For the same reason, Skora introduced another group intervening in the public definition of the city’s qualities: marketing and advertisement experts. In search of unique selling points, they approached Hoyerswerda’s quality of life as a major tool in the increasingly fierce competition between small- and medium-sized cities. For their survival, these cities compete not only for investors and state funding, but also for the similarly scarce resource of citizens. Imagine there is a city and nobody wants to live in it. In particular, the competition for increasingly scarce skilled personnel defines cities, towns and communities as quality providers for the lives of those much-desired citizens who promise tax income and the potential attraction of more people. However, the marketing experts’ job was also to convince those living in Hoyerswerda of their own city’s advantages, thereby creating a sense of togetherness like the architect’s sociocultural club had in mind.

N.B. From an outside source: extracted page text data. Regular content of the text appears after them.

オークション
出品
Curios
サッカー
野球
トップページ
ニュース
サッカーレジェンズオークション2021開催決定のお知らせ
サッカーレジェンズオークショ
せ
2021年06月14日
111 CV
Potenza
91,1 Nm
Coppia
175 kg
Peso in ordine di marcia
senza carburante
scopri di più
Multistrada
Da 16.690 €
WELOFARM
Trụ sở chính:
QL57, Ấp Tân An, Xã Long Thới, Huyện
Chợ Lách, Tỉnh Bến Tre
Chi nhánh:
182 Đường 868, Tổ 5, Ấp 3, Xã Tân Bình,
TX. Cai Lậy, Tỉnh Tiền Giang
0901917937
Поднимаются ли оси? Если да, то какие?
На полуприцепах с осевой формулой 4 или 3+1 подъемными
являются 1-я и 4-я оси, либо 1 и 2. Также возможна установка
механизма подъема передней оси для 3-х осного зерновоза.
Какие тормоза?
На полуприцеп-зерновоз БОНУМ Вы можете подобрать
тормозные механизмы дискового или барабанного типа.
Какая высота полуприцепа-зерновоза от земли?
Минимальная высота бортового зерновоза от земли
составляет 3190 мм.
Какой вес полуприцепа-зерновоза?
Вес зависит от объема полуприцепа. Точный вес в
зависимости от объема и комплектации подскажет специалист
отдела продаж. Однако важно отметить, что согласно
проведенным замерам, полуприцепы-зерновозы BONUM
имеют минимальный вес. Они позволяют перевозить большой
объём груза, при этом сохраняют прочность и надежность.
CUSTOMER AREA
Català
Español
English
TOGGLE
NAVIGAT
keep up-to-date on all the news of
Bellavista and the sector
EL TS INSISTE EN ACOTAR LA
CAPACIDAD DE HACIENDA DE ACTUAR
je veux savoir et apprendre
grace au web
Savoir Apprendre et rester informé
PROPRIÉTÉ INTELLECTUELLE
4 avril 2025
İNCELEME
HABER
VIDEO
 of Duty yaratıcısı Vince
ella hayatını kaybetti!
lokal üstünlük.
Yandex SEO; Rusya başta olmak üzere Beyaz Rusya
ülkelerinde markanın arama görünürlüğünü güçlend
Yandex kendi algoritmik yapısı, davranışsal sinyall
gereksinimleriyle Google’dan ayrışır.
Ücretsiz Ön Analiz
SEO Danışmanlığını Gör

For a social anthropologist to intervene in such discourses on a city’s quality of life, already captured as a neoliberal unique selling point, entails several problems. For one thing, the emphasis on the social and cultural dimensions of human life often similarly reflects the anthropologist’s hopes and concerns. As Sara Ahmed (2008) warned, there is a danger in our interventions in such discourses, onto which we impose our own conceptualizations of social harmony, for example, by wanting to put the ‘social glue’ back into moments of crisis and divergence. I accept her critique. However, the problematization of the core social relations that make up personal, public, urban, professional and everyday life in Hoyerswerda (i.e. the local urge for more togetherness and social cohesion) is in itself an ethnographic fact. As an outcome of various knowledge practices that centre around the city’s fate and future, it should not be easily debunked out of concerns about our own ethical and political convictions. In order to explain what is theoretically at stake when local forms of reasoning about the city’s worth in the present and the future are approached via their temporal characteristics, I present a few thoughts on the anthropologies of time and knowledge in relation to one another.